> _Exercise task_
Could you copy out the lines of the listing that start with the line containing "pose: elev=330.9 azim=339.4" and continue through the end of the listing, reproducing each one exactly and including nothing else?

"""

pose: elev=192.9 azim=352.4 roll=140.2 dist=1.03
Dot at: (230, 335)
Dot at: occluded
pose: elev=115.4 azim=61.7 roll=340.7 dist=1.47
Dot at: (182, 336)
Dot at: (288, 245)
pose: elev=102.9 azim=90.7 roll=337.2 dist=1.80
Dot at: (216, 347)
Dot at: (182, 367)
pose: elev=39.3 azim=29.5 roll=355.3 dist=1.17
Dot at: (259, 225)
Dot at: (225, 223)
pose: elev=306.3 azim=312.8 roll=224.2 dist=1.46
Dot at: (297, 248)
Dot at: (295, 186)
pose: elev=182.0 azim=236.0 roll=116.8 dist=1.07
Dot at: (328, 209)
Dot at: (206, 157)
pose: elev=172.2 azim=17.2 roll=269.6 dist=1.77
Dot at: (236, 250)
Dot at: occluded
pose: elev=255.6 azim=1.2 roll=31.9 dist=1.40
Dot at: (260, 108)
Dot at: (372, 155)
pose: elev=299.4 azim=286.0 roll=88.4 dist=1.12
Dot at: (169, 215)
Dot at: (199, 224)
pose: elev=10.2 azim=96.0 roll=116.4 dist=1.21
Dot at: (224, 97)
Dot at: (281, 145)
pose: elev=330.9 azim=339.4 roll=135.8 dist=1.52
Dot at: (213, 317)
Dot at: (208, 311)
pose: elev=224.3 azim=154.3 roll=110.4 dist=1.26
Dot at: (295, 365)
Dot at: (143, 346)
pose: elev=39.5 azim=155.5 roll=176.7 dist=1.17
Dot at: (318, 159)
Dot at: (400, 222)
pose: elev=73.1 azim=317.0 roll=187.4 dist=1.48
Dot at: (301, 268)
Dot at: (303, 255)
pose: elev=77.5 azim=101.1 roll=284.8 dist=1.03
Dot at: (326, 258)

"""

> _Result_
pose: elev=330.9 azim=339.4 roll=135.8 dist=1.52
Dot at: (213, 317)
Dot at: (208, 311)
pose: elev=224.3 azim=154.3 roll=110.4 dist=1.26
Dot at: (295, 365)
Dot at: (143, 346)
pose: elev=39.5 azim=155.5 roll=176.7 dist=1.17
Dot at: (318, 159)
Dot at: (400, 222)
pose: elev=73.1 azim=317.0 roll=187.4 dist=1.48
Dot at: (301, 268)
Dot at: (303, 255)
pose: elev=77.5 azim=101.1 roll=284.8 dist=1.03
Dot at: (326, 258)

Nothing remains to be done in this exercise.